>>>

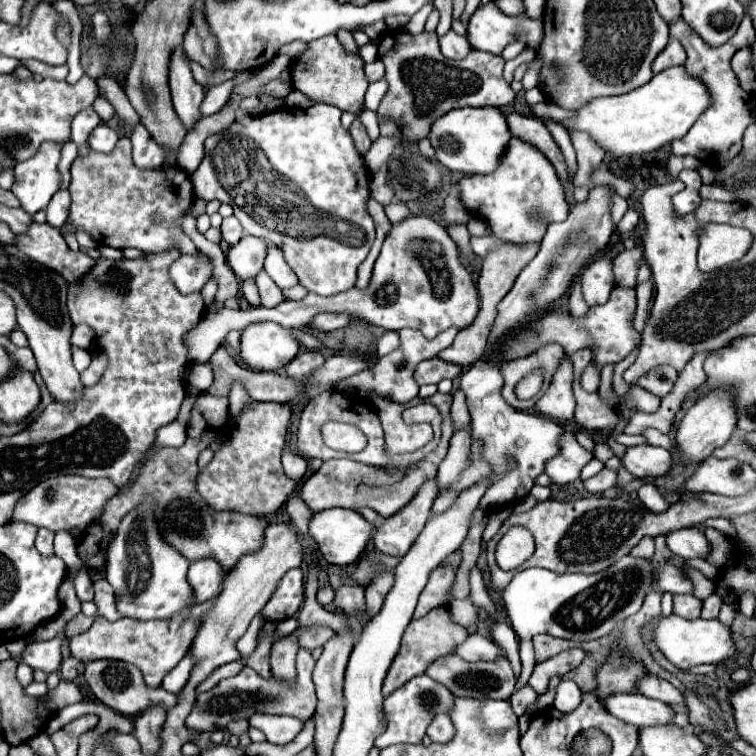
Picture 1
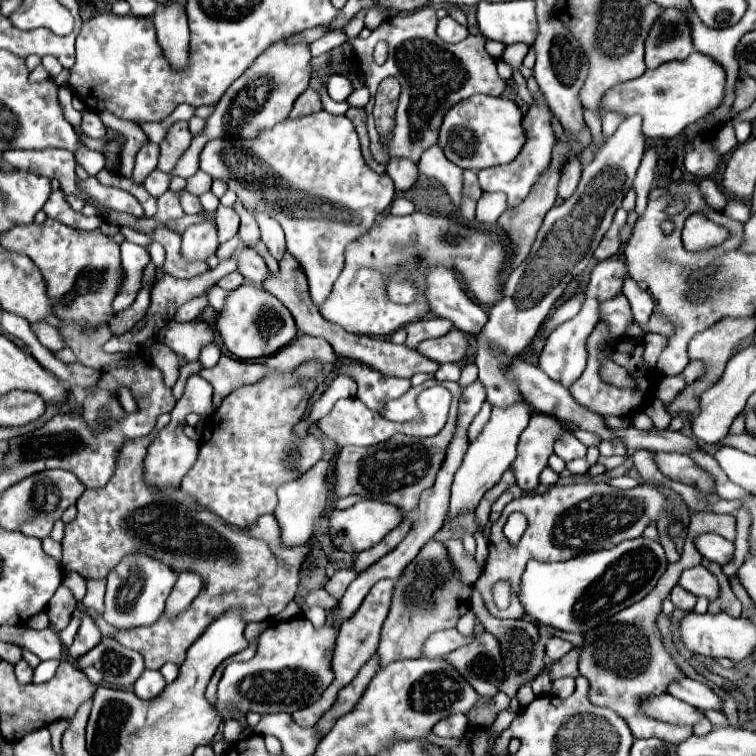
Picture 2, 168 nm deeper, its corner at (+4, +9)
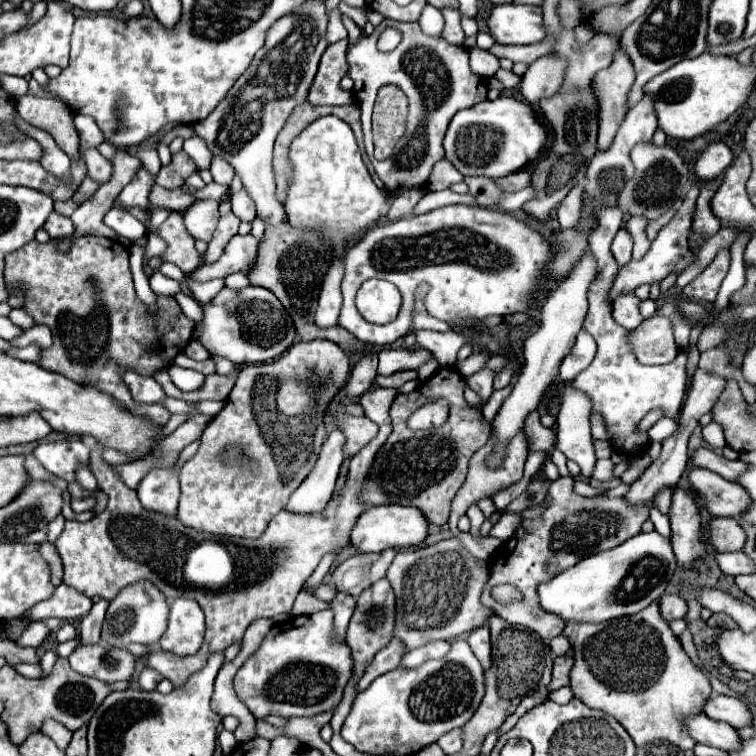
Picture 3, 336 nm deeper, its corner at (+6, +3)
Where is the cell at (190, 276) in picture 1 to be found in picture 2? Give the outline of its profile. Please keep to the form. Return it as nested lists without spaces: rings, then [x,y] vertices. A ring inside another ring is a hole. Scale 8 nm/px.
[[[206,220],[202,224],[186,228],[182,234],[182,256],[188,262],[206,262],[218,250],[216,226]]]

<<<

* What to do *
Pictures excluded, write out exactly and only the lines of the material from the one containing "Picture 2, 168" up to and including the last line.

* Reply to the task *
Picture 2, 168 nm deeper, its corner at (+4, +9)
Picture 3, 336 nm deeper, its corner at (+6, +3)
Where is the cell at (190, 276) in picture 1 to be found in picture 2? Give the outline of its profile. Please keep to the form. Return it as nested lists without spaces: rings, then [x,y] vertices. A ring inside another ring is a hole. Scale 8 nm/px.
[[[206,220],[202,224],[186,228],[182,234],[182,256],[188,262],[206,262],[218,250],[216,226]]]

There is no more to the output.